Dès lors, c’est de manière pertinente que le tribunal a retenu que 192 jours de retard de livraison étaient injustifiés et devaient faire l’objet d’une indemnisation.
Sur l’indemnisation
L’appelante ne développe aucun moyen déterminé pour contester le principe et le quantum des dommages intérêts alloués en première instance aux intimés . Dès lors, statuant par adoption des motifs pertinents et sérieux du jugement, la cour confirmera également les dispositions par lesquelles le tribunal a fixé à la somme de 1 300 000 Fcfp l’indemnisation du préjudice résultant de la perte de chance de louer l’immeuble dès sa livraison.
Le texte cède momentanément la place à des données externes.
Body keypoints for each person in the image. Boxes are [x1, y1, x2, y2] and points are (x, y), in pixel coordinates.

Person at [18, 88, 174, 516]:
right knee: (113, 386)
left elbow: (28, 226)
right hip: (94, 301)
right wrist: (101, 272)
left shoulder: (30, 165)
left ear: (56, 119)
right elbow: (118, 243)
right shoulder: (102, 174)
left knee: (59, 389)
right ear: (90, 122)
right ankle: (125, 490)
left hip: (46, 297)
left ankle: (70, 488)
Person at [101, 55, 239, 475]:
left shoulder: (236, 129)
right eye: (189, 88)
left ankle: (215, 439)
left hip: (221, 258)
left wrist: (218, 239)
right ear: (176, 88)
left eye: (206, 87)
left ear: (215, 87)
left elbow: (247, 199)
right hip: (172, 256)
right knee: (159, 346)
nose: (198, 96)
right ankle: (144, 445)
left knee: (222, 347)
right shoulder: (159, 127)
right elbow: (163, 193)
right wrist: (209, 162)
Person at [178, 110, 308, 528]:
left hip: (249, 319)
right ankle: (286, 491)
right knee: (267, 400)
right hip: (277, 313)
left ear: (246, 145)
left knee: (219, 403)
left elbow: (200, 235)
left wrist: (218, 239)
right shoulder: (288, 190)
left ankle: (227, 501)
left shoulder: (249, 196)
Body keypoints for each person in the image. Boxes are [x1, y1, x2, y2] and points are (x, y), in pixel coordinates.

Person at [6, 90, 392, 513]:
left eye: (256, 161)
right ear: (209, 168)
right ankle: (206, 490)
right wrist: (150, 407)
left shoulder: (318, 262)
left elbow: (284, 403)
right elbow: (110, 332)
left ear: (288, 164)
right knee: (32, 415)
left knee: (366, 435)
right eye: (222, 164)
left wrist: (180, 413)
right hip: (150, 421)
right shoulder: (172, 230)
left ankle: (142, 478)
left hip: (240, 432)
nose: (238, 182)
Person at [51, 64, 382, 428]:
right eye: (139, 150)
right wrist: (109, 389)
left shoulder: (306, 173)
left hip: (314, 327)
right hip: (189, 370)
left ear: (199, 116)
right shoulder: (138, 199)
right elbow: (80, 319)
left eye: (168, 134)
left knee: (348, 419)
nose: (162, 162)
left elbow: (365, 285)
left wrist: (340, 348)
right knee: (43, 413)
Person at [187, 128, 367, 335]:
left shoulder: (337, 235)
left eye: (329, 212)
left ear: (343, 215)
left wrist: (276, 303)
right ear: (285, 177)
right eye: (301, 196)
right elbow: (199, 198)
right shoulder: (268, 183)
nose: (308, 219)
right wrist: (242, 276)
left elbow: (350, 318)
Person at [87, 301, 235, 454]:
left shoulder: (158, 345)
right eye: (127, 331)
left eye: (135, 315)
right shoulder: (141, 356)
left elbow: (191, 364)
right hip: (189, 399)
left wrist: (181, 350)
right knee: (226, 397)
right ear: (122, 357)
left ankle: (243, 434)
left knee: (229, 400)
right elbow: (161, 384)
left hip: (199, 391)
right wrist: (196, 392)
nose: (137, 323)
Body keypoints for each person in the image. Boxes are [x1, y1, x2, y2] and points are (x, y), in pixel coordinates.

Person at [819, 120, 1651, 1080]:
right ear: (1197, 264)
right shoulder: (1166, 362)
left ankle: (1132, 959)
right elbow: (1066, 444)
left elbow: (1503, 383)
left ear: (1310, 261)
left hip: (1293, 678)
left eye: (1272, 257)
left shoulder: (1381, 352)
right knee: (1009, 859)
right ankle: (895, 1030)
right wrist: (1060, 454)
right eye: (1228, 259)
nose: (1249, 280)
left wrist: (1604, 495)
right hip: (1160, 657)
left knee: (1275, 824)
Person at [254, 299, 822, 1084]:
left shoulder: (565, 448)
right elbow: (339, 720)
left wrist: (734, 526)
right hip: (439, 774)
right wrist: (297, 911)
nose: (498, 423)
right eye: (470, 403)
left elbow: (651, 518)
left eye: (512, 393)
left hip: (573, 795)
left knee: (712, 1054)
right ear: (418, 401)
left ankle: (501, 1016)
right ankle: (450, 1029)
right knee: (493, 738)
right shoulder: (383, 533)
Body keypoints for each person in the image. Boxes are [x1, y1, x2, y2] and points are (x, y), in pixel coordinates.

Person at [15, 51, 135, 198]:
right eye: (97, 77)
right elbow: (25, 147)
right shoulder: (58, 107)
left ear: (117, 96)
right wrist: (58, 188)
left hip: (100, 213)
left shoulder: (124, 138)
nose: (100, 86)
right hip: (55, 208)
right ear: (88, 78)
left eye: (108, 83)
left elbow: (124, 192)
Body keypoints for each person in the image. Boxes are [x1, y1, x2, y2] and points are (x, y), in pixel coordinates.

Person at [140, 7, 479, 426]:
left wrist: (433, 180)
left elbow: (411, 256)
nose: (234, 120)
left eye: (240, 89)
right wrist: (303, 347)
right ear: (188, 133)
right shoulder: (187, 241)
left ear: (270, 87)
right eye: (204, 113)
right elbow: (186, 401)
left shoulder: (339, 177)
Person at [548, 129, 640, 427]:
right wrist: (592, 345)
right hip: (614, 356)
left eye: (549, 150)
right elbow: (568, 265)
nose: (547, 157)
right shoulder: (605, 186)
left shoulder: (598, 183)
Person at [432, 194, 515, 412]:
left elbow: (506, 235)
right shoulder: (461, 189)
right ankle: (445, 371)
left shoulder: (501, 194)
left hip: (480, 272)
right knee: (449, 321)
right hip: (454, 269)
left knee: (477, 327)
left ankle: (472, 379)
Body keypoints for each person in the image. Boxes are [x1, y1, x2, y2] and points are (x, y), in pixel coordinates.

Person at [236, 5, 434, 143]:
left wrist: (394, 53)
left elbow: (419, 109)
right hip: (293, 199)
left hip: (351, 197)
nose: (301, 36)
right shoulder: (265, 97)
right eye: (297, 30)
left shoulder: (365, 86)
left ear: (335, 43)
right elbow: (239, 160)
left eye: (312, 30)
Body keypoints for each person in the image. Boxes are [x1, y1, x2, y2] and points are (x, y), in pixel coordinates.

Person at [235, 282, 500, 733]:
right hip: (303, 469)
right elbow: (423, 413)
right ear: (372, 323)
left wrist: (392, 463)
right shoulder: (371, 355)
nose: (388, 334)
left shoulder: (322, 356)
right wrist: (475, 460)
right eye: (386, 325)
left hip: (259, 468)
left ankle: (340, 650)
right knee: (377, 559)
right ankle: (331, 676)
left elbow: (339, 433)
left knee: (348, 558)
Par conséquent, le jugement sera confirmé en toutes ses dispositions.
Sur les frais du procès
L’appel est dépourvu de fondement de sorte que les entiers dépens doivent être supportés par la société appelante qui sera également condamnée au paiement des frais irrépétibles d’appel sollicités par les intimés.
PAR CES MOTIFS,
La cour, statuant publiquement, contradictoirement, en matière civile et en dernier ressort ;
Déclare recevable l’appel de la société Puna Ora,
Au fond,
Déboute l’appelante de l’ensemble de ses fins et prétentions,
Confirme en conséquence le jugement entrepris en toutes ses dispositions,
Condamne en outre, l’appelante à supporter les entiers dépens d’appel et à payer à M.[M] et la Sci Inalai, une somme de 203 000 Fcfp en vertu de l’article 407 du code de procédure civile.
Prononcé à [Localité 4], le 12 juin 2025.